Erfurt Abgesagte Landtagsneuwahl: Finanzielle Verluste der Parteien
Fotos, Plakate, Flyer, Werbematerialien: Die Parteien in Thüringen waren eingestellt auf eine Landtagswahl im September. Doch nach der Absage haben sie nun auch einen finanziellen Schaden - sie bleiben auf bereits entstandenen Kosten für den Wahlkampf sitzen. Allein die SPD hat der Wahlkampf bis zur geplatzten Abstimmung über die Landtagsauflösung Mitte Juli etwa 100.000 Euro gekostet, wie ihre Landesgeschäftsführerin Anja Zachow der Deutschen Presse-Agentur sagte. Etwa die Hälfte dieser Summe sei nach einer ersten Schätzung verloren.
Auch Linke und Grüne hatten bis zur Wahlabsage nach Angaben der Landesverbände bereits beträchtliche Kosten für den geplanten Wahlkampf - etwa für die Gestaltung von Wahlplakaten und Fotos potenzieller Kandidaten, aber auch für Parteitage. Die Grünen hatten nach Angaben von Landesgeschäftsführer Michael Kost bereits etwa 150.000 Euro für den Landtagswahlkampfs ausgegeben. Der Landesschatzmeister der Linken, Holger Hänsgen, bezifferte die vergeblich angefallenen Kosten nach einer ersten Schätzung auf 600.00 Euro.
Davon hätten allein die Kreisverbände 10.000 Euro verloren, sagte Hänsgen. Manches bereits erworbene praktische Zubehör lasse sich aber auch für den Bundestagswahlkampf verwenden, beispielsweise die für 11.000 Euro angeschafften Kabelbinder zum Befestigen von Plakaten. Die SPD wiederum will Zachow zufolge eigentlich für den Wahlkampf bestimmte Materialien für ihre Profilierung nutzen. Immerhin seien noch keine Druckkosten für Plakate und Flyer, die nach der Absage nur noch Altpapier gewesen wären, angefallen. Die Aufträge hätten erst beim - nicht zustande gekommenen - Beschluss des Landtags zur Selbstauflösung erteilt werden sollen.

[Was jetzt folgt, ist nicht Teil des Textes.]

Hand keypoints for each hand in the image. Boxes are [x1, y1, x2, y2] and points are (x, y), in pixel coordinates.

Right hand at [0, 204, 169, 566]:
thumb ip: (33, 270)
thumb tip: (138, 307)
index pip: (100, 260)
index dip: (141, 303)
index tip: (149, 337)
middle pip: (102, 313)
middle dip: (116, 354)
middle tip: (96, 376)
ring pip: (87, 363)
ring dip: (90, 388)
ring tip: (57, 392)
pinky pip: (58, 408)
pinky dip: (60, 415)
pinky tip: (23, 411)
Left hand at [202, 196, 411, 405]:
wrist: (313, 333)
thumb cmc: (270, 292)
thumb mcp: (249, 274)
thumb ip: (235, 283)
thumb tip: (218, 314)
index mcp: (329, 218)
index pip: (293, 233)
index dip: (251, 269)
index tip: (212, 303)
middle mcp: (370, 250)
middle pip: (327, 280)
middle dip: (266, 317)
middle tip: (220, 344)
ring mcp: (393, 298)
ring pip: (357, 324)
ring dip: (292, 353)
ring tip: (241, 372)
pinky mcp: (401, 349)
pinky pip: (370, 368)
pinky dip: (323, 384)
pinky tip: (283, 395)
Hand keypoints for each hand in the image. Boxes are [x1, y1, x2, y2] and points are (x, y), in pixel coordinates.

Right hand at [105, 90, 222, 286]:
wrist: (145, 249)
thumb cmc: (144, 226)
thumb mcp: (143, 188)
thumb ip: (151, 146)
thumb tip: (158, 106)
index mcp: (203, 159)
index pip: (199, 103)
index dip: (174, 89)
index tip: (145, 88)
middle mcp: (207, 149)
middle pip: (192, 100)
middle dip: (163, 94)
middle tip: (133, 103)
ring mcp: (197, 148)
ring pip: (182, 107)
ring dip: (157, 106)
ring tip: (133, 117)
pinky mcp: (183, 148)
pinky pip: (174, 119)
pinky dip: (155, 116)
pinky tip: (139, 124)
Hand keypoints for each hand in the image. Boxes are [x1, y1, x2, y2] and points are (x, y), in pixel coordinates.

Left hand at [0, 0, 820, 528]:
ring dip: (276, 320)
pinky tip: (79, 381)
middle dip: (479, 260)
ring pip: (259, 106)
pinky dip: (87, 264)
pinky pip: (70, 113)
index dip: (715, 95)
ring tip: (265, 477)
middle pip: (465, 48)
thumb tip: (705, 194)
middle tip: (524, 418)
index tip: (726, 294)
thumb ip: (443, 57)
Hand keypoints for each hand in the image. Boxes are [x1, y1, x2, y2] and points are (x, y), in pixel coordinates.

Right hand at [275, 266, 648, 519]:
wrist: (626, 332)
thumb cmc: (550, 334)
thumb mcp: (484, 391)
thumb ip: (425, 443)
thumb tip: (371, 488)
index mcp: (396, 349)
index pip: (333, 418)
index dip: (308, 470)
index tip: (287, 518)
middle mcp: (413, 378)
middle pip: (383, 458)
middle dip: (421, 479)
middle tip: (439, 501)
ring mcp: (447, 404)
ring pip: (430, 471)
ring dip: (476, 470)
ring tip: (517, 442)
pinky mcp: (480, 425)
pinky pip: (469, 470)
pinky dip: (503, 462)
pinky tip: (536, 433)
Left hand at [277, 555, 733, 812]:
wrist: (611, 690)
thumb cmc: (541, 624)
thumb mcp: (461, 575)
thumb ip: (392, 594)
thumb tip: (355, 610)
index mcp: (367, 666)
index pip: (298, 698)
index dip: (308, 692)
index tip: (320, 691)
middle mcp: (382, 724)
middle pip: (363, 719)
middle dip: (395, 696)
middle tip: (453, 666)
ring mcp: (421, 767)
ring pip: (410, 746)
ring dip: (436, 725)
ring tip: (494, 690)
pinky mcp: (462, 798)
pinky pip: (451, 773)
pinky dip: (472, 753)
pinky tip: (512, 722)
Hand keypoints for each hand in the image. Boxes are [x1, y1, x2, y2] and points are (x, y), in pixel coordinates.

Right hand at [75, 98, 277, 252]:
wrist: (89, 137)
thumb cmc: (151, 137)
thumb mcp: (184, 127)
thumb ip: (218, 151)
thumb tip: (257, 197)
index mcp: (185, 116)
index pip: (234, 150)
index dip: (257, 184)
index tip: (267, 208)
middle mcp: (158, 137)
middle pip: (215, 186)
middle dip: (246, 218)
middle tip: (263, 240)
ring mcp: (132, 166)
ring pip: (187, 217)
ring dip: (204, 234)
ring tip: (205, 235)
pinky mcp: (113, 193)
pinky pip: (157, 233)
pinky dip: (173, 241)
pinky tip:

Deutlich geringer dagegen sind nach Parteiangaben die Verluste bei der FDP. Die Liberalen hätten noch kein Geld zur Vorbereitung eines möglichen Landtagswahlkampfes ausgegeben, sagte Landesgeschäftsführer Tim Wagner. "Wir haben im Vorfeld die Verträge so gestaltet, dass wir fast alle Verträge kostenfrei stornieren konnten." Lediglich Stornogebühren in Höhe von etwa 1200 Euro würden noch anfallen.
Wie hoch etwaige Verluste bei CDU und AfD sind, ist unklar. "Wir werden uns wie in der Vergangenheit nicht zu Wahlkampfkosten und Ausgaben äußern", sagte der Leiter der CDU-Landesgeschäftsstelle, Christoph Kern. Der AfD-Landesverband ließ eine dpa-Anfrage zu dem Thema unbeantwortet. Alle im Landtag vertretenen Parteien erhalten einen Teil ihrer Mittel aus Steuergeldern.
Eigentlich hatten am 26. September vorgezogene Neuwahlen zum Thüringer Landtag stattfinden sollen - gemeinsam mit der Bundestagswahl, die auch auf diesen Tag fällt. Nach einem monatelangen Ringen hatte sich allerdings kurz vor der entscheidenden Sitzung des Parlaments gezeigt, dass es keine Mehrheit für dessen Auflösung geben würde. Die Selbstauflösung des Landtages war die Voraussetzung für vorgezogene Neuwahlen im Freistaat.
Schwerer als der finanzielle Schaden für die Landesverbände wiege der politische, hieß es von SPD, Grünen und Linken. "Wir wollten unbedingt die vorgezogene Landtagswahl und haben dafür alles in unseren Kräften Stehende getan", sagte Linke-Schatzmeister Hänsgen. Grünen-Landesgeschäftsführer Kost bemerkte: "Es schmerzt weniger das Geld, die Zeit und die Arbeit, die wir in die Vorbereitung gesteckt haben, als vielmehr die bittere Erkenntnis, dass sich unter den demokratischen Fraktionen des Landtags keine Mehrheit für die Selbstauflösung des Landtags finden ließ."